Biden’s presidential campaign at this point probably looks a lot more like your home office than the billion-dollar behemoth behind Hillary Clinton’s 2016 run. He’s still in a suit, but there are no field organizers canvassing swing states on his behalf, and already, a few digital fundraisers have been canceled due to tech problems on his end, which will undoubtedly bring in fewer dollars than if donors had a chance to grab a photo with the Democratic nominee in the flesh. No contrast with President Trump is being drawn in any meaningful sense as Biden appears more like a retired vlogger than a serious presidential contender.
Meanwhile, Trump has revived the daily press briefing and is enjoying record-high approval ratings. Polls show Trump now leading a generic Democrat in the Electoral College, and Biden has yet to come up with a better plan to respond to the nation’s economic collapse than “give Americans free money.” News channels have opted to air New York Gov. Andrew Cuomo’s press conferences over Biden’s, making many Democrats ponder whether it should be Cuomo preparing to move to Washington.
Nor does it help that Bernie Sanders has yet to drop out of the race officially. The Vermont senator is no longer sending out email pleas for fundraising (although supporters can still donate to his campaign on his website, despite his apparent lack of a path to securing enough delegates to be the nominee) yet shows no signs of conceding any time soon.
When asked last week about another debate with Sanders, currently scheduled for April, Biden suggested that he would decline the invitation: “My focus is just dealing with this crisis right now. I haven’t thought about any more debates. I think we’ve had enough debates. I think we should get on with this.”

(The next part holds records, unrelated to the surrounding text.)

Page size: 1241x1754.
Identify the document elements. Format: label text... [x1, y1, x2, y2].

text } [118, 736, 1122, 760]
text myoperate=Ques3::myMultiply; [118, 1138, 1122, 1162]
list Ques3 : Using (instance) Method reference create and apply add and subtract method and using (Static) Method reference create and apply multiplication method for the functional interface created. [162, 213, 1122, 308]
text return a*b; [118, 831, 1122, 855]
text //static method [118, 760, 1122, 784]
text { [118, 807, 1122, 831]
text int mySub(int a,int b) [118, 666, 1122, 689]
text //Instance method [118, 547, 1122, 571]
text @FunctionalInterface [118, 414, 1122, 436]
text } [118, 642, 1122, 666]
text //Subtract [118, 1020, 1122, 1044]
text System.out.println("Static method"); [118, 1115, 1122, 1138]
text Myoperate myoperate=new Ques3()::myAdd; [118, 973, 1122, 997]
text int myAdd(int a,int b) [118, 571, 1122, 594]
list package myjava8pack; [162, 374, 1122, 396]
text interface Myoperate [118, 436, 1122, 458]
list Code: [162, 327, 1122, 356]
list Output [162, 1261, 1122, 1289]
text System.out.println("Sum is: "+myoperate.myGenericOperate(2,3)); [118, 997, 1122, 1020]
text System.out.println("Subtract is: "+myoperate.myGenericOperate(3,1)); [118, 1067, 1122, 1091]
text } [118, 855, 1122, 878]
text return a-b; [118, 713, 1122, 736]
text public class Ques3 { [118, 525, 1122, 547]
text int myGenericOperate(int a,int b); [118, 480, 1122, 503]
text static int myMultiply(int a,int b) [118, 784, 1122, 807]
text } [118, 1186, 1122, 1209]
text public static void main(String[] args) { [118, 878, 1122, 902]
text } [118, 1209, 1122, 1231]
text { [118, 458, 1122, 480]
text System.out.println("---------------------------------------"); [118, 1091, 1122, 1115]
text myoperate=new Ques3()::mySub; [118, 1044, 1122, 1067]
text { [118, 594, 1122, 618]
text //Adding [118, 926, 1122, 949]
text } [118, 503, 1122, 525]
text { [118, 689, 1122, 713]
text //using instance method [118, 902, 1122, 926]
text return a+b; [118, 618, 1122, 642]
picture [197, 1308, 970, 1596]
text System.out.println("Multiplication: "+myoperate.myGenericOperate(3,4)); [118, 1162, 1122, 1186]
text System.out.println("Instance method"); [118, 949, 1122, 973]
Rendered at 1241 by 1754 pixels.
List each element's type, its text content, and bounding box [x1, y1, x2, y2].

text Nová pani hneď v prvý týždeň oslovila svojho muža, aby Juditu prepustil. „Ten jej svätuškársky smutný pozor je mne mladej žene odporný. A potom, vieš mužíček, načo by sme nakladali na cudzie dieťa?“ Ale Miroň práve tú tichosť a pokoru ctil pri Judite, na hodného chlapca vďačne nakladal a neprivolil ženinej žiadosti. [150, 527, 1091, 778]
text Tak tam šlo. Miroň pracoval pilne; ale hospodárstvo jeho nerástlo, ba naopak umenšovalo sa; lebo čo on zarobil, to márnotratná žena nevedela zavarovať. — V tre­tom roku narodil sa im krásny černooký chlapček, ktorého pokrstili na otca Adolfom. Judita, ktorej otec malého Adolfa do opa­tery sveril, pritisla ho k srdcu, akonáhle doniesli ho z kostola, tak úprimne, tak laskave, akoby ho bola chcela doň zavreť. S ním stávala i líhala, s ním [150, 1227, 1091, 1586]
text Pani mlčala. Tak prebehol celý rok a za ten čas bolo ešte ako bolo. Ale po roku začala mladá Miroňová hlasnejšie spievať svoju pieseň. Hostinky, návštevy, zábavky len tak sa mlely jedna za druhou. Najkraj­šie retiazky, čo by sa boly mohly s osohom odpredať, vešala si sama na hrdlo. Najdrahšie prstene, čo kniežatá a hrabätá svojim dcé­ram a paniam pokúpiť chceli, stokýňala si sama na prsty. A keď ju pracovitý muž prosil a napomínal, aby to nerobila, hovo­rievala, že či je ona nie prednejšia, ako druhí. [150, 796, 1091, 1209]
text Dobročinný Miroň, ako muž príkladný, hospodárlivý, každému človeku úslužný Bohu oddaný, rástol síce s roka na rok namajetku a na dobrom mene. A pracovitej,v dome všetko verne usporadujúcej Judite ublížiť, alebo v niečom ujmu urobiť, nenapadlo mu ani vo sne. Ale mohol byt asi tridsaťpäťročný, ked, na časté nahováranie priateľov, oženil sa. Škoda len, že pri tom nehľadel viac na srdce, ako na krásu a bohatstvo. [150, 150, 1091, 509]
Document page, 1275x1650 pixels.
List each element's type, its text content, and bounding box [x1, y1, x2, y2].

Yet it remains unclear what Biden means by “dealing with this crisis.” Clips of Sanders raving in the Senate against the recently passed relief bill continue to go viral, with hundreds of thousands of views, while a “virtual happy hour with young Americans” hosted by Biden received just 2,800 simultaneous attendees. Biden talks about having conversations with congressional leaders, but if the 2013 shutdown negotiations are any indication, his ability to get their attention is overstated.
And if Congress isn’t listening, the public isn’t listening either. Biden no longer has a physical presence in Pennsylvania and has yet to set foot in Wisconsin, two crucial swing states. Both of those states have delayed their primaries until June, just a month before the scheduled Democratic National Convention, which may have to be canceled anyway. His decisive win in Michigan temporarily gave Democrats confidence — until they remembered that Trump only needs to win one of those three to be reelected.
All of this could change, of course. Summer could come and give Americans reprieve from the plague that has forced more people in Europe to seek shelter inside than at any time since the bombing campaigns of World War II. The economy may never recover, giving Biden a line of attack against how Trump handled the crisis.
But the question of whether Biden is the man for the job will remain open. If his pitch continues to be “a return to normalcy,” Biden will have to confront what, exactly, is so normal about any of this — and how and why his manifestly abnormal campaign is best positioned to do that.
Joseph Simonson is a political reporter for the Washington Examiner.